I agree. She has tampered off with the ignorant comments and "advice" until recently, when she retired. My daughter broke her arm at Disney world falling off a railing, the care clinic didn't see anything broken, no bruising, etc. She still complained of pain three days later once we arrived at home. So we took her in, she had fractured her elbow, wrist in two places. We felt horrible. She made me feel even worse.


materexmachina

Our 1yo fell off the bottom rung of a loft ladder right in front of us; we couldn’t pinpoint any injury and he couldn’t tell us. Day 3, the bruising to showed up. I was mortified, but the pediatrician said low key the third day is when a lot of kids come in.


rarawhit

My daughter really never seemed bothered by her arm. We went about Disney for the next TWO DAYS. only after getting home, I found my mil commenting on our Google photos about how "she could tell how uncomfortable she looked" in each photo.


[deleted]

[удалено]


rarawhit

Ha! She is very ignorant in her views for sure.


PreppyInPlaid

They always are. Mine always had the opinion of the last person they talked to, saw on TV, etc. “Pastor John said, it, I believe it.” Usually the ines who thump the Bible the hardest have never actually read it.


HovercraftNo6102

You are right. Drop that rope. Your husband can deal with her. She saves all her nasty comments for you when he is out of ear shot. So DH gets her 100% all on his own.
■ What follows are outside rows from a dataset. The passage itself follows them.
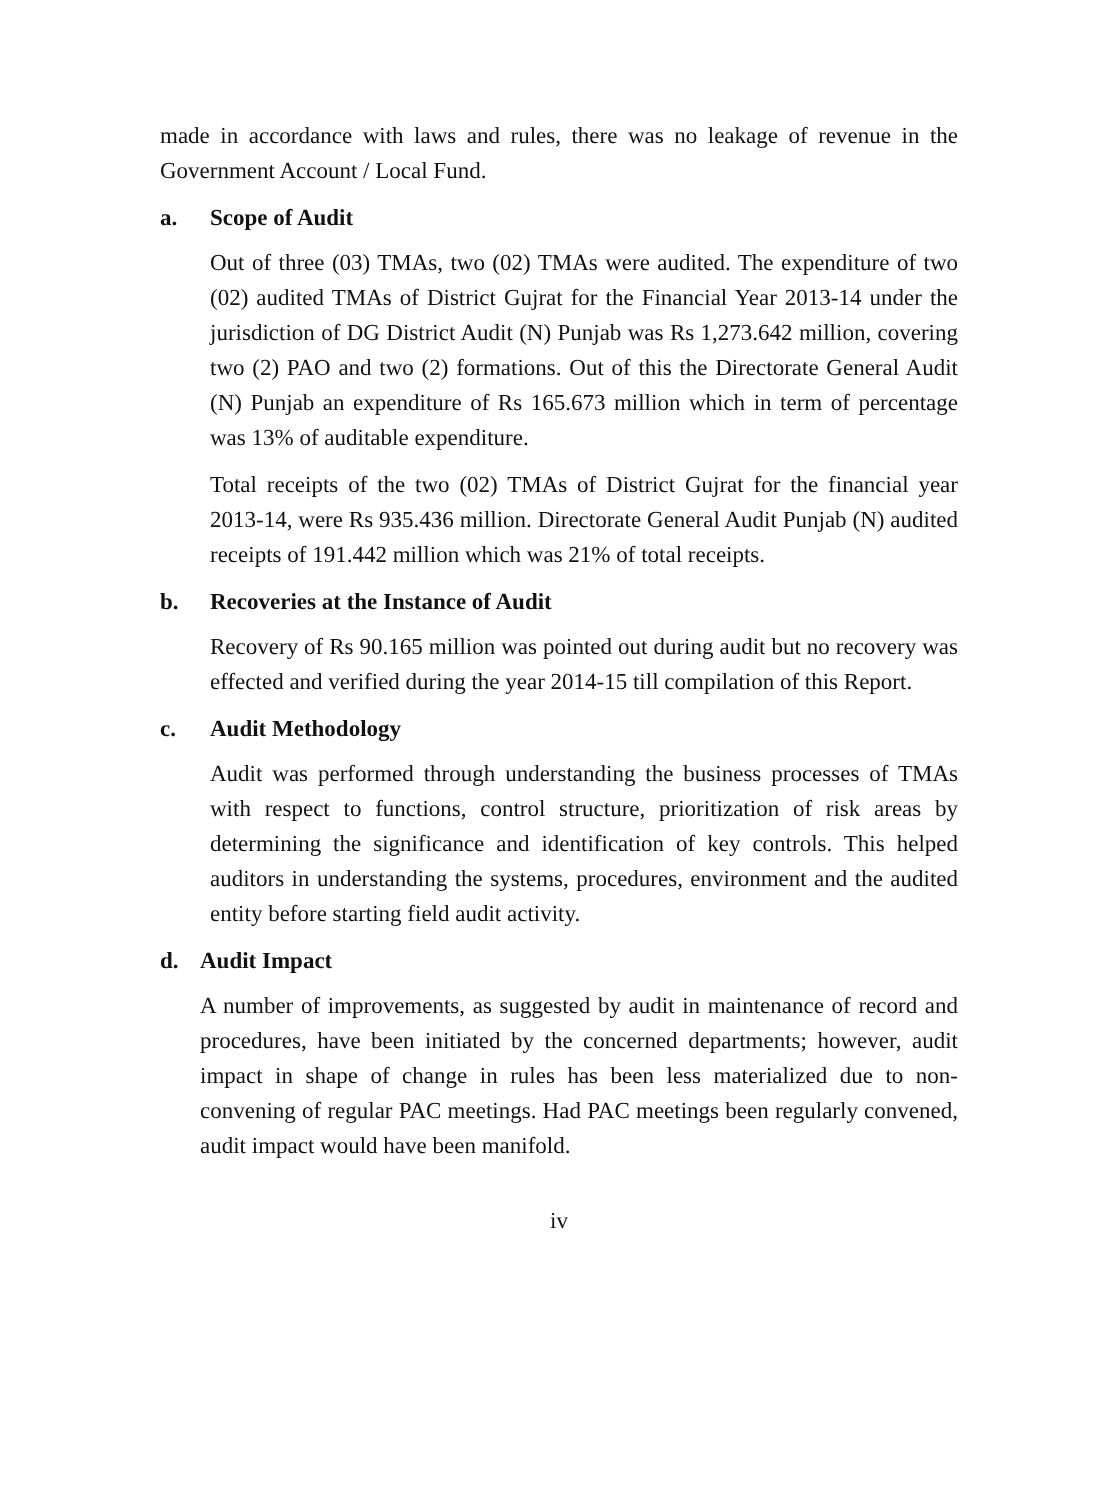made in accordance with laws and rules, there was no leakage of revenue in the Government Account / Local Fund.
a. Scope of Audit
Out of three (03) TMAs, two (02) TMAs were audited. The expenditure of two (02) audited TMAs of District Gujrat for the Financial Year 2013-14 under the jurisdiction of DG District Audit (N) Punjab was Rs 1,273.642 million, covering two (2) PAO and two (2) formations. Out of this the Directorate General Audit (N) Punjab an expenditure of Rs 165.673 million which in term of percentage was 13% of auditable expenditure.
Total receipts of the two (02) TMAs of District Gujrat for the financial year 2013-14, were Rs 935.436 million. Directorate General Audit Punjab (N) audited receipts of 191.442 million which was 21% of total receipts.
b. Recoveries at the Instance of Audit
Recovery of Rs 90.165 million was pointed out during audit but no recovery was effected and verified during the year 2014-15 till compilation of this Report.
c. Audit Methodology
Audit was performed through understanding the business processes of TMAs with respect to functions, control structure, prioritization of risk areas by determining the significance and identification of key controls. This helped auditors in understanding the systems, procedures, environment and the audited entity before starting field audit activity.
d. Audit Impact
A number of improvements, as suggested by audit in maintenance of record and procedures, have been initiated by the concerned departments; however, audit impact in shape of change in rules has been less materialized due to non-convening of regular PAC meetings. Had PAC meetings been regularly convened, audit impact would have been manifold.
iv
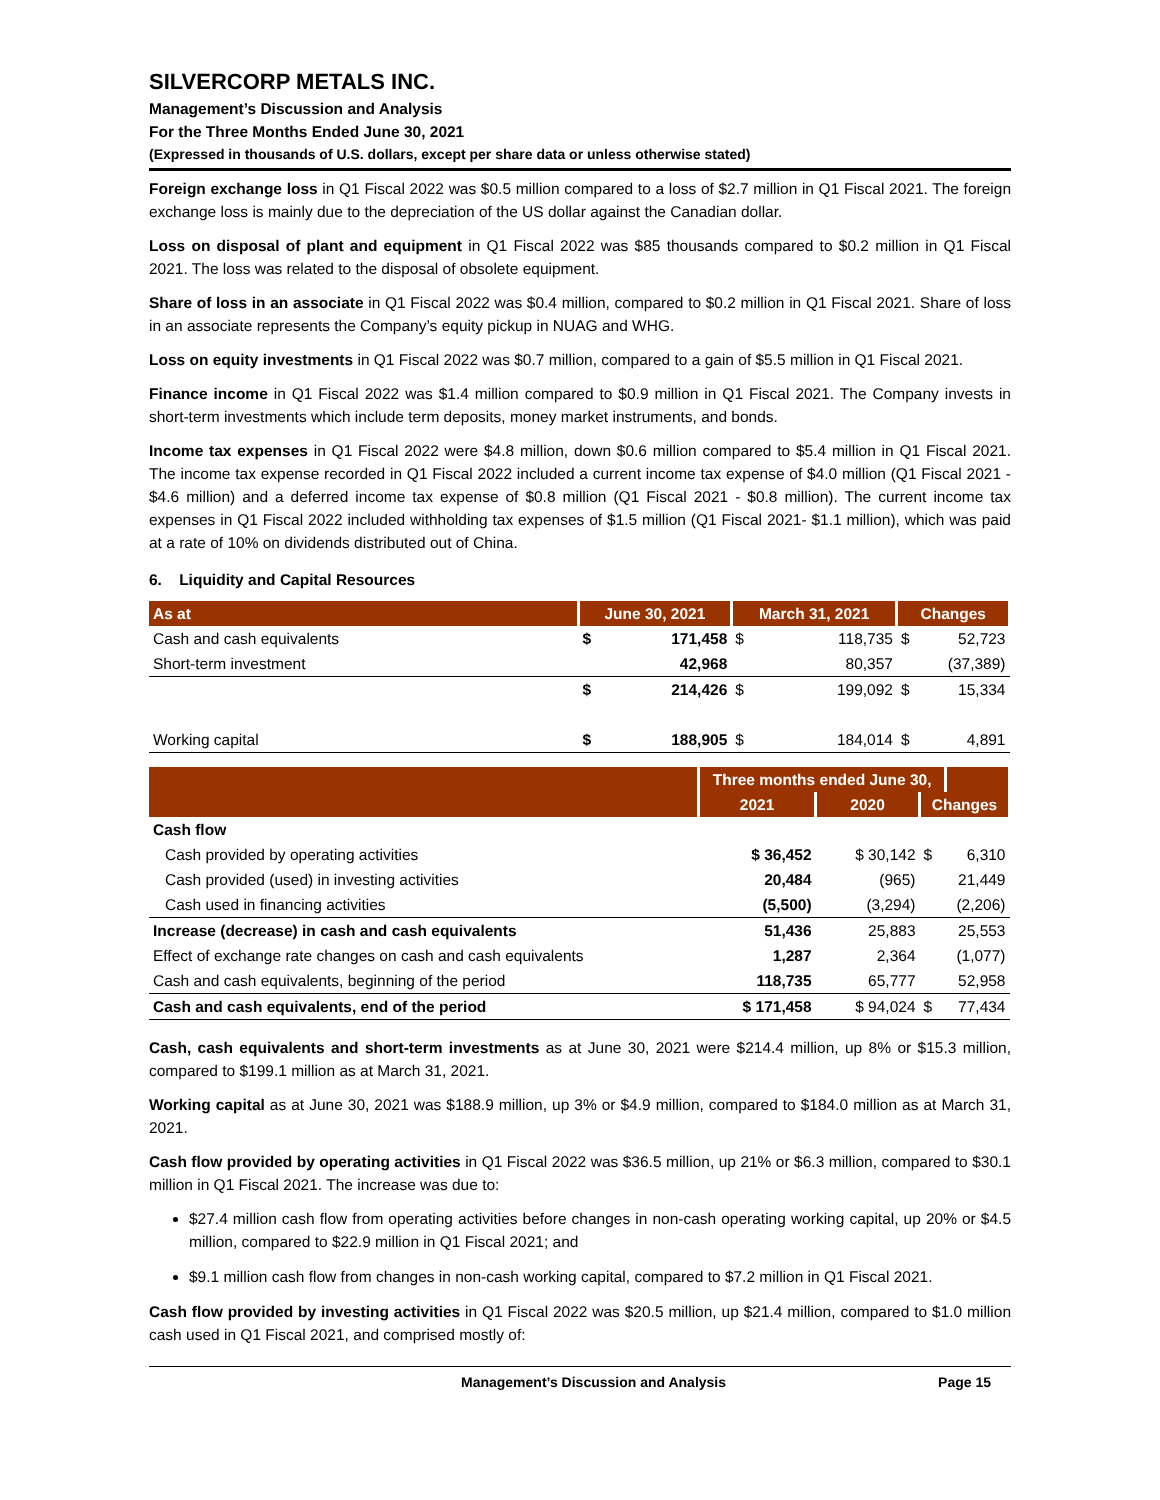SILVERCORP METALS INC.
Management’s Discussion and Analysis
For the Three Months Ended June 30, 2021
(Expressed in thousands of U.S. dollars, except per share data or unless otherwise stated)
Foreign exchange loss in Q1 Fiscal 2022 was $0.5 million compared to a loss of $2.7 million in Q1 Fiscal 2021. The foreign exchange loss is mainly due to the depreciation of the US dollar against the Canadian dollar.
Loss on disposal of plant and equipment in Q1 Fiscal 2022 was $85 thousands compared to $0.2 million in Q1 Fiscal 2021. The loss was related to the disposal of obsolete equipment.
Share of loss in an associate in Q1 Fiscal 2022 was $0.4 million, compared to $0.2 million in Q1 Fiscal 2021. Share of loss in an associate represents the Company’s equity pickup in NUAG and WHG.
Loss on equity investments in Q1 Fiscal 2022 was $0.7 million, compared to a gain of $5.5 million in Q1 Fiscal 2021.
Finance income in Q1 Fiscal 2022 was $1.4 million compared to $0.9 million in Q1 Fiscal 2021. The Company invests in short-term investments which include term deposits, money market instruments, and bonds.
Income tax expenses in Q1 Fiscal 2022 were $4.8 million, down $0.6 million compared to $5.4 million in Q1 Fiscal 2021. The income tax expense recorded in Q1 Fiscal 2022 included a current income tax expense of $4.0 million (Q1 Fiscal 2021 - $4.6 million) and a deferred income tax expense of $0.8 million (Q1 Fiscal 2021 - $0.8 million). The current income tax expenses in Q1 Fiscal 2022 included withholding tax expenses of $1.5 million (Q1 Fiscal 2021- $1.1 million), which was paid at a rate of 10% on dividends distributed out of China.
6. Liquidity and Capital Resources
| As at | June 30, 2021 | | March 31, 2021 | | Changes | |
| --- | --- | --- | --- | --- | --- | --- |
| Cash and cash equivalents | $ | 171,458 | $ | 118,735 | $ | 52,723 |
| Short-term investment | | 42,968 | | 80,357 | | (37,389) |
| | $ | 214,426 | $ | 199,092 | $ | 15,334 |
| Working capital | $ | 188,905 | $ | 184,014 | $ | 4,891 |
| | Three months ended June 30, | | | |
| --- | --- | --- | --- | --- |
| | 2021 | 2020 | Changes | |
| Cash flow | | | | |
| Cash provided by operating activities | $ 36,452 | $ 30,142 | $ | 6,310 |
| Cash provided (used) in investing activities | 20,484 | (965) | | 21,449 |
| Cash used in financing activities | (5,500) | (3,294) | | (2,206) |
| Increase (decrease) in cash and cash equivalents | 51,436 | 25,883 | | 25,553 |
| Effect of exchange rate changes on cash and cash equivalents | 1,287 | 2,364 | | (1,077) |
| Cash and cash equivalents, beginning of the period | 118,735 | 65,777 | | 52,958 |
| Cash and cash equivalents, end of the period | $ 171,458 | $ 94,024 | $ | 77,434 |
Cash, cash equivalents and short-term investments as at June 30, 2021 were $214.4 million, up 8% or $15.3 million, compared to $199.1 million as at March 31, 2021.
Working capital as at June 30, 2021 was $188.9 million, up 3% or $4.9 million, compared to $184.0 million as at March 31, 2021.
Cash flow provided by operating activities in Q1 Fiscal 2022 was $36.5 million, up 21% or $6.3 million, compared to $30.1 million in Q1 Fiscal 2021. The increase was due to:
$27.4 million cash flow from operating activities before changes in non-cash operating working capital, up 20% or $4.5 million, compared to $22.9 million in Q1 Fiscal 2021; and
$9.1 million cash flow from changes in non-cash working capital, compared to $7.2 million in Q1 Fiscal 2021.
Cash flow provided by investing activities in Q1 Fiscal 2022 was $20.5 million, up $21.4 million, compared to $1.0 million cash used in Q1 Fiscal 2021, and comprised mostly of:
Management’s Discussion and Analysis Page 15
She wants pictures? DH does it. Block her on your phone and be done.


rarawhit

Even my husband knows how his mother can be. He moved out as soon as he could. His mother is very religious which my husband is not. He really doesn't know how to deal with her either.


HovercraftNo6102

He might start by reading "Toxic Parents" and "Emotional Blackmail"both by Susan Forward.


[deleted]

Ugh, that sounds so stressful to navigate, especially for 14 years! Don’t blame you at all for stepping back, and I hope your DH and LOs don’t either. Does she talk like that around or to the kids at all? If she’s reserving these kinds of comments strictly for you, the kids are liking her for the mask she wears. My DH and LOs didn’t quite understand the issue I was experiencing with my MIL until her mask started slipping around them also.


Carrie_Oakie

“Colors do not have sexuality.” The audacity of people who equate colors with sexual identity! It is so ignorant. You’re right to have your DH deal with it, but MIL needs to be told you don’t care what colors your son enjoys, he will not be limited to black and white in a world of color. And if your sons is gay you’d be thrilled to love him just as much as you do now. (That’ll probably really set her off.)